San Giorgio in Brancoli (Lucca)

The recent posting of a lovely image of a Venetian church inspired me to post some images of my favorite medieval “pieve”, the Italian words for a parish church with a baptismal font. This is the 12th-century church of San Giorgio in Brancoli, which is located in the mountains above Lucca. I wrote extensively about this church and its medieval furnishing in my book Cities of God: The Religion of the Italian Communes, because it is, as far as I know the only medieval Italian parish where the interior survives intact from the Middle Ages. There are a few examples of medieval parish churches with their interiors intact in Scandinavia, but elsewhere, thanks to Protestant iconoclasm or remodeling in the Baroque period, such an interior is pretty much unheard of, unless it be a modern reconstruction, as is often the case in England. First, here a is panorama from the site of the church looking down toward the Arno.

Here is the facade and the belltower, with the modern parish house to the right. It is extraordinary that this church is usually open, even when the priest is away; you can just walk right in, and what you find is amazing.
First a view of the nave. You can see the 12th-century ambo to the right, which is in the choir screen--still intact! (I am very fond of the lions that hold up the ambo.) That screen, also of the 12th century is about 5½ feet high; the altar is seen through the chancel opening.The hanging painted cross is an Italian Gothic work of the early 13th-century. Sadly only traces of the apse fresco remain. Excuse the felt banner on the screen.

Here is a closer view of the early 13th-century altar, which you will notice is (as was nearly always the case in the 1200s) freestanding and table-like in shape. I wish the carpet were not there, so one could see the medieval flagstone floor.

Even though it is small building, the church has two aisles. Here is the north aisle, seen through the side opening in the choir screen; a sixteenth-century side altar is on the wall, and just behind it, the 12th-century baptismal font.

Here is a closer view of the splendid baptismal font. In the Middles Ages (up until the Reformation in some places, and the 15th-century in others) baptism done was by immersion. You can see the large “dunking” style font; I discuss medieval Italian baptismal rites extensively in Cities.

A closer view of the font, showing the well.

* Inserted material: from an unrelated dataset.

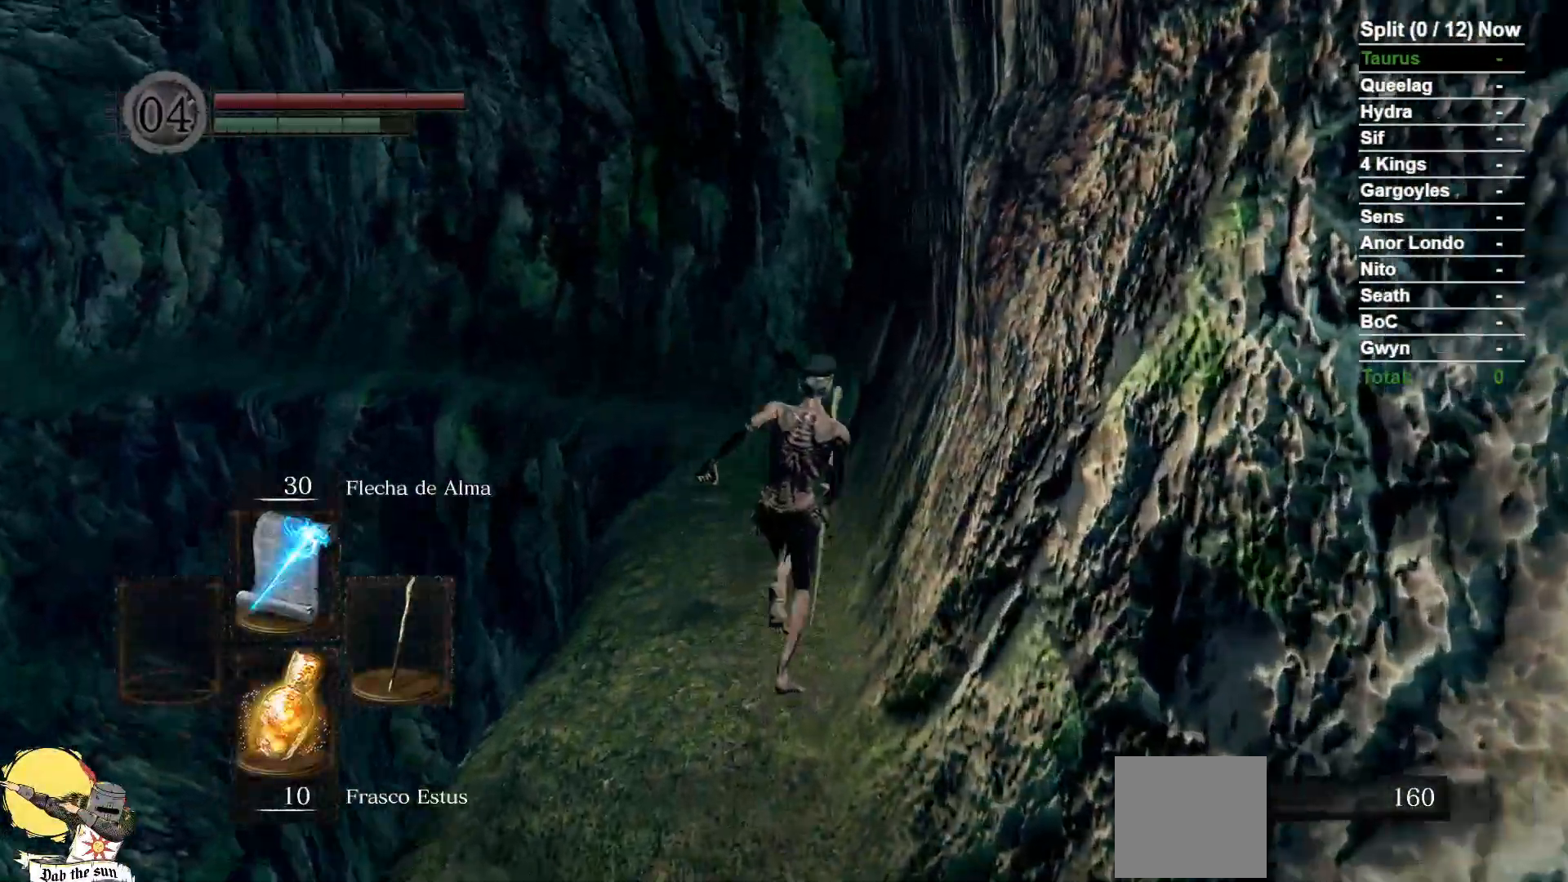
Gameplay with a controller (Xbox layout); each line is a JSON object with the inputs held at the frame after it (dt_ms = milliseconds from this image to that frame). "events" lists button and stick changes between this image and that frame as [ms after this image, input, new state], when the widget could be followed in between. Not read: SELECT START.
{"dt_ms": 500, "buttons": ["B"], "left_stick": "up", "right_stick": "down", "events": [[67, "right_stick", "center"], [433, "right_stick", "down"]]}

Even into the 16th-century, the Sacrament was not reserved on the altar in Italy, but in a aumbry or “ciborium” on the side wall of the chancel. Here is the 15th-century tabernacle at Broncoli.

Finally, what church is complete without an image of the patron? Here is the one above the side altar in the south aisle, a 15th-century work by the Della Robbias, which was probably brought in at the same time as the ciborium.

I wish I could include a photo of the Carolingian-era holy water font of this church, which is usually mentioned in the guidebooks, but when I was there in 2005, it had been stolen. As far as I know it has never been found; that loss makes the leaving of the church open to the public even more surprising.

If you ever get to Lucca, rent a car and go up to Brancoli to see this wonderful church.